Earnings for companies in the Bombay Stock Exchange Sensitive Index will gain 15 per cent in the financial year ending March 31, 2010, and 23 per cent in the next 12 months, Morgan Stanley analysts Ridham Desai and Sheela Rathi wrote in a report, increasing earlier estimates of 10 per cent and 20 per cent. Profit growth may boost the Sensex to 19,400 by the end of 2010.
The Sensex, the 10th best performer among 90 benchmark indexes tracked by Bloomberg globally, has rallied 78 per cent this year. Bajaj Auto, India’s second-largest motorcycle maker, said net income more than doubled to a record in the second quarter after it introduced new models and exports surged. HDFC Bank, India’s third-biggest bank by market value, said that second-quarter profit rose 30 per cent.
“Indian equities could be volatile in the near term, since a lot of the next six months’ projected growth is already in the price,” the analysts wrote.
“Investors should use such volatility to buy Indian shares, since the growth outlook for the next 12 to 18 months remains firm and is still not priced into equities.”

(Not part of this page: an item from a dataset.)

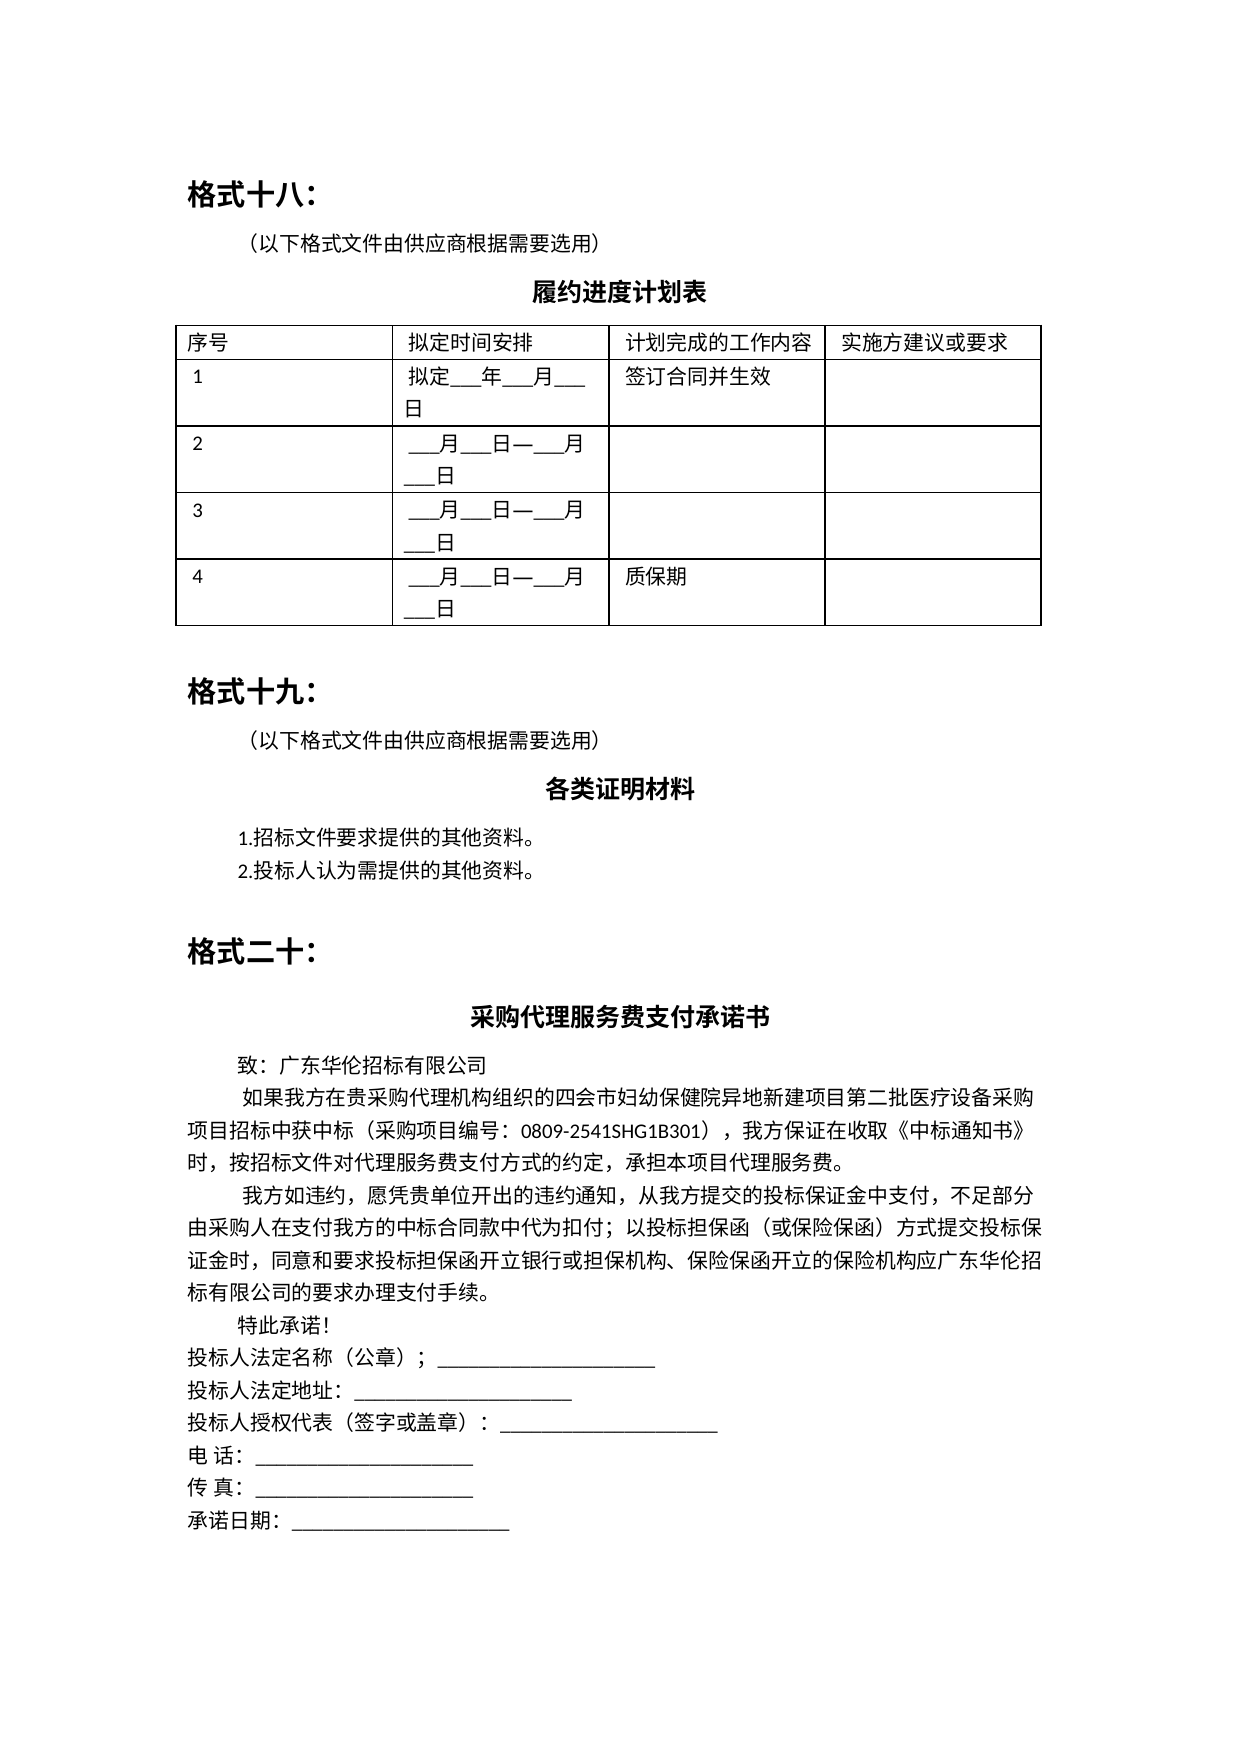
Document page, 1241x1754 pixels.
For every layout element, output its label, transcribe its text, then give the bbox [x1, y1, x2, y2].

Gross domestic product in the year to March may grow 6.4 per cent, higher than an earlier estimate of 5.8 per cent, Morgan Stanley said this week, citing a faster-than-expected recovery in industrial production.
“We reckon that Indian equities could be in a sweet spot with low institutional ownership, strong liquidity, prospects of growth and earnings upgrades, strong corporate balance sheets and stable politics,” the analysts said.